# PROBLEM DESCRIPTION
Only a number is wanted: the count of lines in this listing that contain "results".

★ ★ ★ ★

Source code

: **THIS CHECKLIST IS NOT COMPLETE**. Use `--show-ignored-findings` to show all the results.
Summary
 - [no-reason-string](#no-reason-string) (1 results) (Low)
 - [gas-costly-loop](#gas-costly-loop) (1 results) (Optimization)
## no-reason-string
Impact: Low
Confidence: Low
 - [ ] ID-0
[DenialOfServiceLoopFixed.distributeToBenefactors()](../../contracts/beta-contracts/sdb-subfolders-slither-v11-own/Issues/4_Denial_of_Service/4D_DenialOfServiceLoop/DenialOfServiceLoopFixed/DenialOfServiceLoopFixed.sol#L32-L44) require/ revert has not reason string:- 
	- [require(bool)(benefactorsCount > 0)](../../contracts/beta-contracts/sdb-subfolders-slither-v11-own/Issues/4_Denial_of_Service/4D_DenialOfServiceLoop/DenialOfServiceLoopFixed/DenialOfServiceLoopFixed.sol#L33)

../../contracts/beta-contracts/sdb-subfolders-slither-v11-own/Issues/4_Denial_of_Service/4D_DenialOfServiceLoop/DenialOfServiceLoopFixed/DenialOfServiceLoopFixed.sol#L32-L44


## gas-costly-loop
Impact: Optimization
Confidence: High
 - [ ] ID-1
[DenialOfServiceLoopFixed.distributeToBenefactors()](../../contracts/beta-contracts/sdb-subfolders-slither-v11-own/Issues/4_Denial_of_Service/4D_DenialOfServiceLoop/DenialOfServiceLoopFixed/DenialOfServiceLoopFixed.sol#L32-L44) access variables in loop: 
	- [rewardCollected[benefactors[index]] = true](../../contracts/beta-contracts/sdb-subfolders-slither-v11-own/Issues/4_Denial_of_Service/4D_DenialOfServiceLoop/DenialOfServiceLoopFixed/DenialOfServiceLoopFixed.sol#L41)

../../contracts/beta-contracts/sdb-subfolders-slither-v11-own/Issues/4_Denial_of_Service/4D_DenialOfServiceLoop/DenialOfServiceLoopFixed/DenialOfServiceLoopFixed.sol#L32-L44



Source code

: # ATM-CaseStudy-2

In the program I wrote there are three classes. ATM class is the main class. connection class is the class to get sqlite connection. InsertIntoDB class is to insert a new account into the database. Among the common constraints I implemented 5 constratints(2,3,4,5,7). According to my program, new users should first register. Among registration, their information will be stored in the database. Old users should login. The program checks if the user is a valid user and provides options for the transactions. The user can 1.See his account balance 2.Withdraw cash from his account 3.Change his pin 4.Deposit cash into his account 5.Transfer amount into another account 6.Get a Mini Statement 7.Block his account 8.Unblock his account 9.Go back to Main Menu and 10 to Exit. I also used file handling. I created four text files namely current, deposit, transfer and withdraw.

★ ★ ★ ★

# RESULT BELOW
3